DLA-HD250 Lens Shift
JVC’s DLA-HD250 and HD250Pro have plenty of lens shift. As a bonus, it’s even motorized. For that same 100 inch screen, the projector can be placed anywhere between 15 inches above the top of your screen surface, to 15 inches below the bottom of the screen surface. Those are approximates, as JVC doesn’t have exact numbers in its manual.
Certainly there are projectors with a more lens shift, and plenty with less. All considered, the JVC’s lens shift offers pretty good flexibility.
The JVC supports horizontal as well as vertical lens shift. The horizontal lens shift allows a maximum of about 30 inches to the left or right of the center point on that 100″ screen, and appropriately more on larger screens.
Note: The more vertical you use, the less horizontal is available, and vice versa. If you have maximum vertical, there is no horizontal lens shift.
Thanks to the large zoom range, plus motorized features, including lens shift, allows me, and other owners of Cinemascope shaped screens (2.35:1, 2.4:1…), who can place the projector within the front half of the zoom lense’s range, can fill their 2.35:1 screen with a movie, no letterbox on the screen (and therefore no letterbox visible at all, if your walls are dark).
When we then want to watch standard HDTV aspect ratio, be it HDTV, or some movies, and lots of other content, all we have to do is zoom out, to make the image smaller and fit the vertical. (The letterbox ends up on the sides.) I’d rather have not letterbox for movies, than sports, etc.

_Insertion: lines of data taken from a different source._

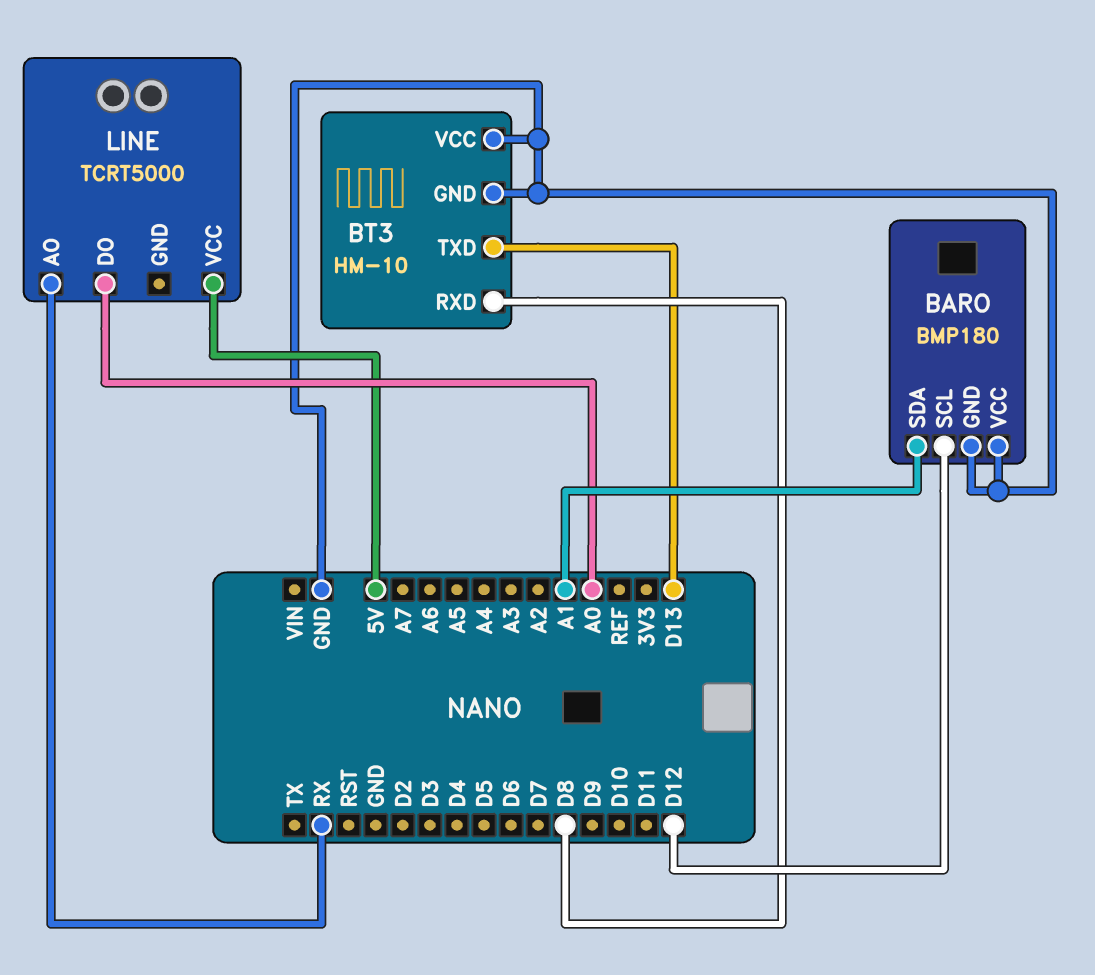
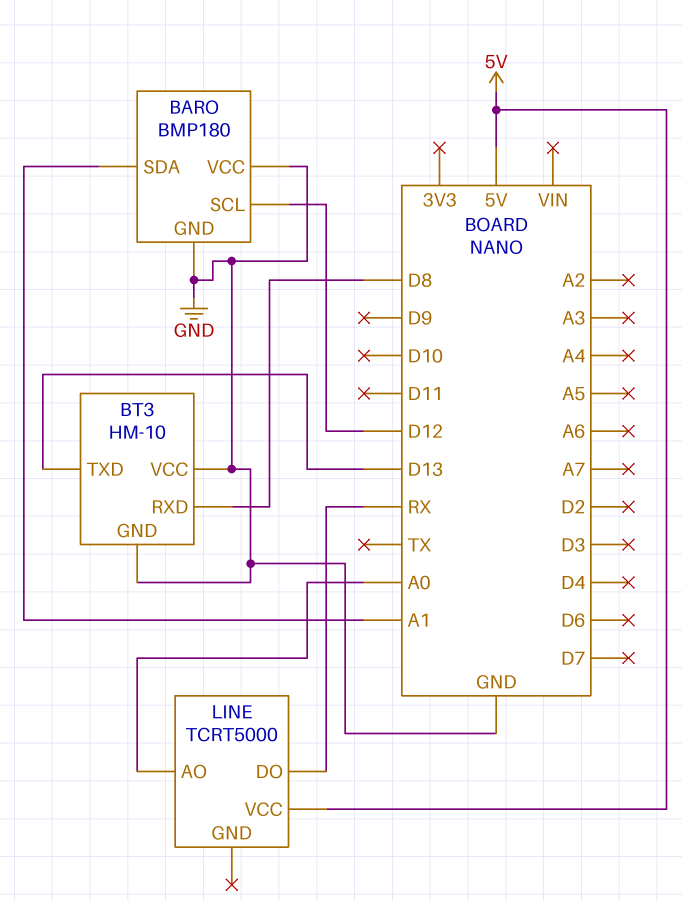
LINE pin AO: RX -> A0
LINE pin DO: A0 -> RX

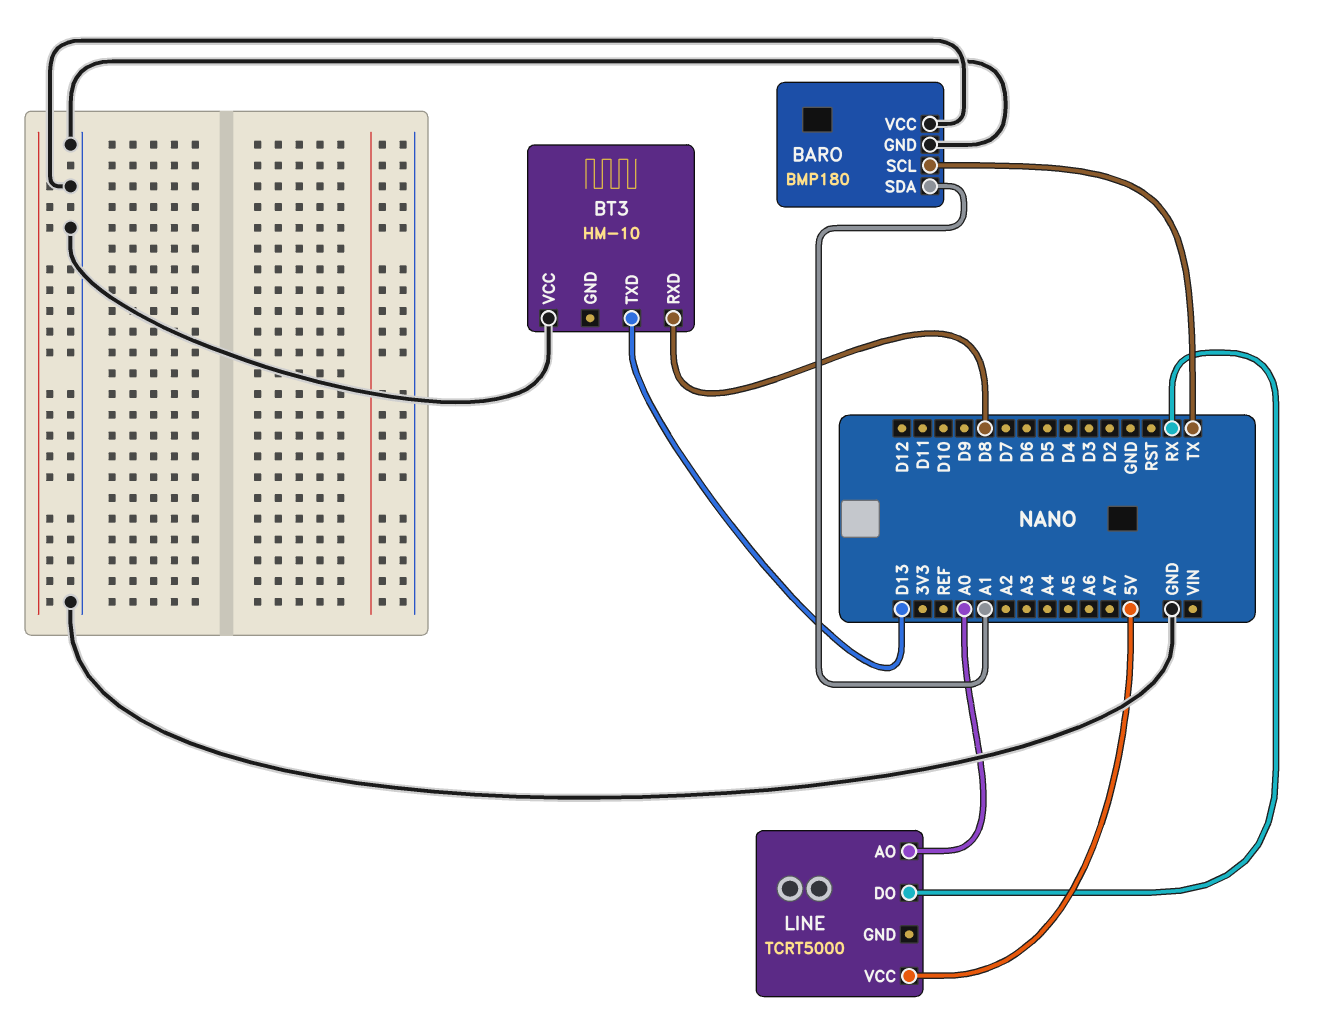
BARO pin SCL: D12 -> TX
BT3 pin GND: GND -> none

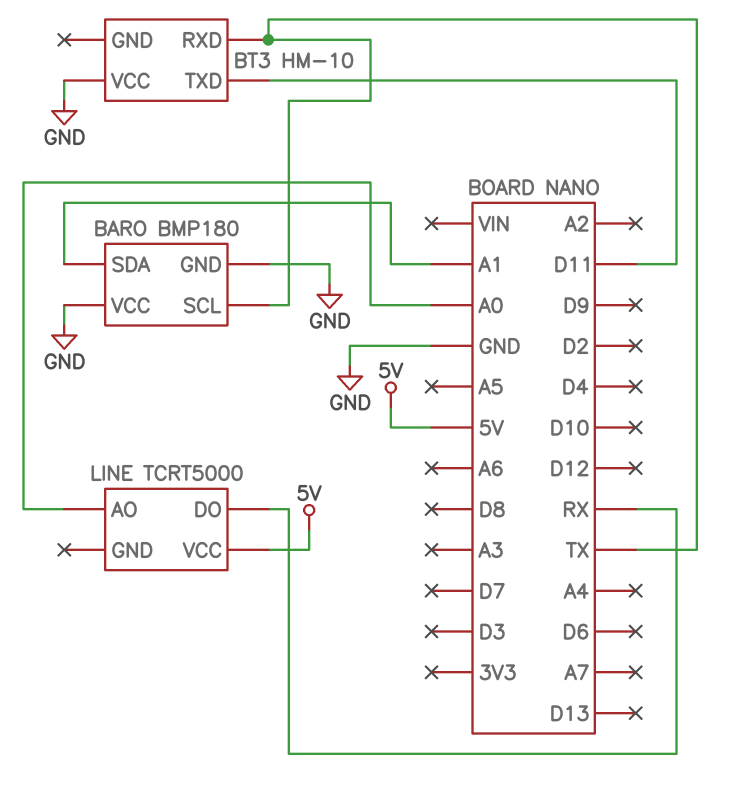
BT3 pin RXD: D8 -> TX
BT3 pin TXD: D13 -> D11

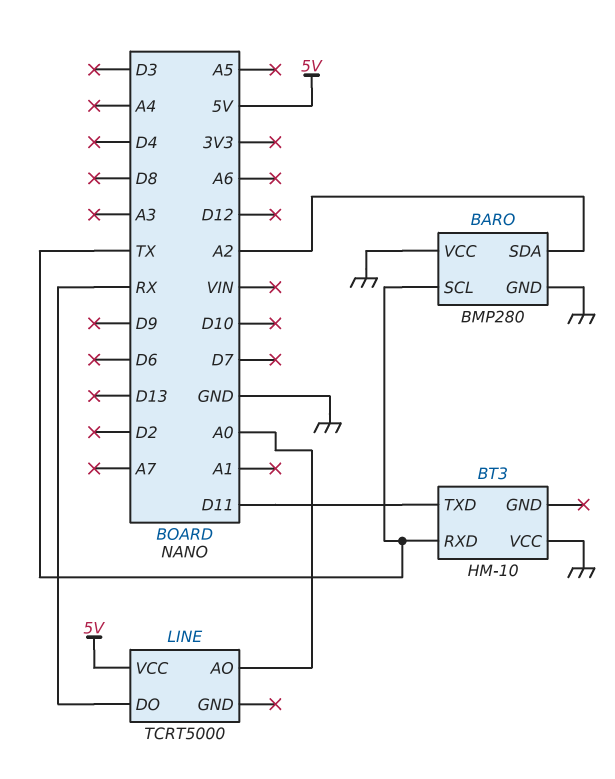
BARO: BMP180 -> BMP280
BARO pin SDA: A1 -> A2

What I’m describing is essentially what Panasonic does at the touch of a button with their Lens Memory feature (and I figure they have that patented, since no one else has automated it). In this case, though, manually, you have to adjust the zoom first, then adjust the lens shift, and finally refocus, as working all those controls is likely to leave the lens just slightly out of focus.
How much time does it take me, to go from Cinemascope to HDTV, making the adjustments, or doing it in the reversde direction?
Typically the process was taking me about one minute. I can live with that. If you can’t, buy a Panny, or a 16:9 screen!
Even though the JVC DLA-HD250 and the DLA-HD250Pro are their entry level home theater projectors, they offer the necessary vertical stretch aspect ratio to support an external anamorphic lens for Cinemascope. Although I failed to confirm it (I just realized), I don’t believe the JVC offers the second anamorphic lens mode, that would allow viewers to watch conventional aspect ratios (16:9, 4:3) with the anamorphic lens still in place.
This would basically mean you not only need the anamorphic lens, but also a motorized sled, to move it in and out of the light path. Technically a sled is better than the second aspect ratio, but as that can add $2000 more, beyond the anamorphic lens price, one ends up spending more for the lens and sled, than for the projector. That tends to make one want to look at alternatives, or skip going “anamorphic” altogether.